Theoretical and Experimental Investigation of the Effects and Limits of using Inorganic Aqueous Solutions to Resist NCG Generation in Aluminum Thermosiphons
- Author(s): Stubblebine, Michael James
- Advisor(s): Catton, Ivan
- et al.
Water is one of the most capable and widely used working fluids in heat pipes and thermosiphons. Aluminum is a high conductivity, lightweight, and high strength choice for heat pipe casing material. However, aluminum and water are a heat pipe combination that is not considered viable due to the rapid generation of hydrogen, a noncondensable gas (NCG), resulting from chemical reactions between water and aluminum. A great deal of past research has been done evaluating the compatibility of many pure fluids with different metal heat pipe casings, yielding a large volume of lifetime tests demonstrating success or failure of various combinations. On the other hand, very little research was found analyzing what, if any, progress can be made to take low compatibility combinations and make them more compatible through the use of chemical inhibitors.
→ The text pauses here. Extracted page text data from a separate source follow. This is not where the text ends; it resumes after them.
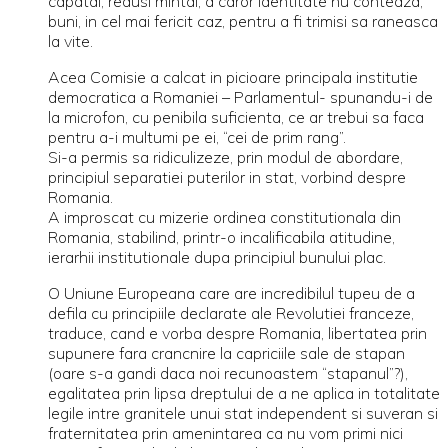
capatai, redusi mintal, a caror identitate nu conteaza,
buni, in cel mai fericit caz, pentru a fi trimisi sa raneasca
la vite.
Acea Comisie a calcat in picioare principala institutie
democratica a Romaniei – Parlamentul- spunandu-i de
la microfon, cu penibila suficienta, ce ar trebui sa faca
pentru a-i multumi pe ei, “cei de prim rang”.
Si-a permis sa ridiculizeze, prin modul de abordare,
principiul separatiei puterilor in stat, vorbind despre
Romania.
A improscat cu mizerie ordinea constitutionala din
Romania, stabilind, printr-o incalificabila atitudine,
ierarhii institutionale dupa principiul bunului plac.
O Uniune Europeana care are incredibilul tupeu de a
defila cu principiile declarate ale Revolutiei franceze,
traduce, cand e vorba despre Romania, libertatea prin
supunere fara crancnire la capriciile sale de stapan
(oare s-a gandi daca noi recunoastem “stapanul”?),
egalitatea prin lipsa dreptului de a ne aplica in totalitate
legile intre granitele unui stat independent si suveran si
fraternitatea prin amenintarea ca nu vom primi nici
This is particularly true for the combination of water and aluminum. Recently, inorganic chemicals in an aqueous solution, with the proper concentrations and pH range, have been shown to suppress the unwanted reactions and subsequent hydrogen formation rates in a manner that could prove useful enough to allow aluminum heat pipe casings to operate with aqueous based solutions as a working fluid.
The goal of this thesis is to produce, understand, and experimentally show the robustness of using inorganic inhibitors in aqueous heat pipe fluids for aluminum devices. Thermodynamic predictions were made to estimate conditions in which a stable oxide layer of the base metal, as well as the oxidizing inhibitors, will form within the pipe, thus giving a better chance at preventing NCG generation. E-pH, or Pourbaix, diagrams will be generated as a function of temperature to allow for prediction at any given heat pipe operating temperature range. Chemical reactions and processes responsible for NCG suppression will be explained. Inhibitor species’ concentrations will be investigated as an independent variable to determine recommended inhibitor amounts. Aluminum thermosiphons and heat pipes will be experimentally tested to verify efficacy of various inhibitor solutions in different thermosiphon geometries tested under different test conditions. Simple corrosion tests will also be carried out within a vacuumed chamber to determine relative amounts of hydrogen generated when an aluminum sample is in direct, static contact with a test fluid. The results of this thesis will show that while there is good evidence that inorganic inhibitors can significantly reduce the production of NCG in an aluminum-water heat pipe, the complex nature of two phase fluid circulation in such devices still presents serious challenges to the reliability and adoption of inhibitor fluids for critical thermal management needs. Reasons behind this phenomenon will be presented along with pathways for future research. These future work paths are believed to provide great opportunities for overcoming the challenges found in this work as well as potentially expanding the application of inhibiting heat pipe fluids to other active metals such as steel devices. The creation of a dilute aqueous solution which maintains the high latent heat of water but is also compatible with aluminum heat pipes would allow for significantly higher heat transport per device unit mass than currently used aluminum and ammonia heat pipes and provide another option for intermediate temperature heat pipes at low cost.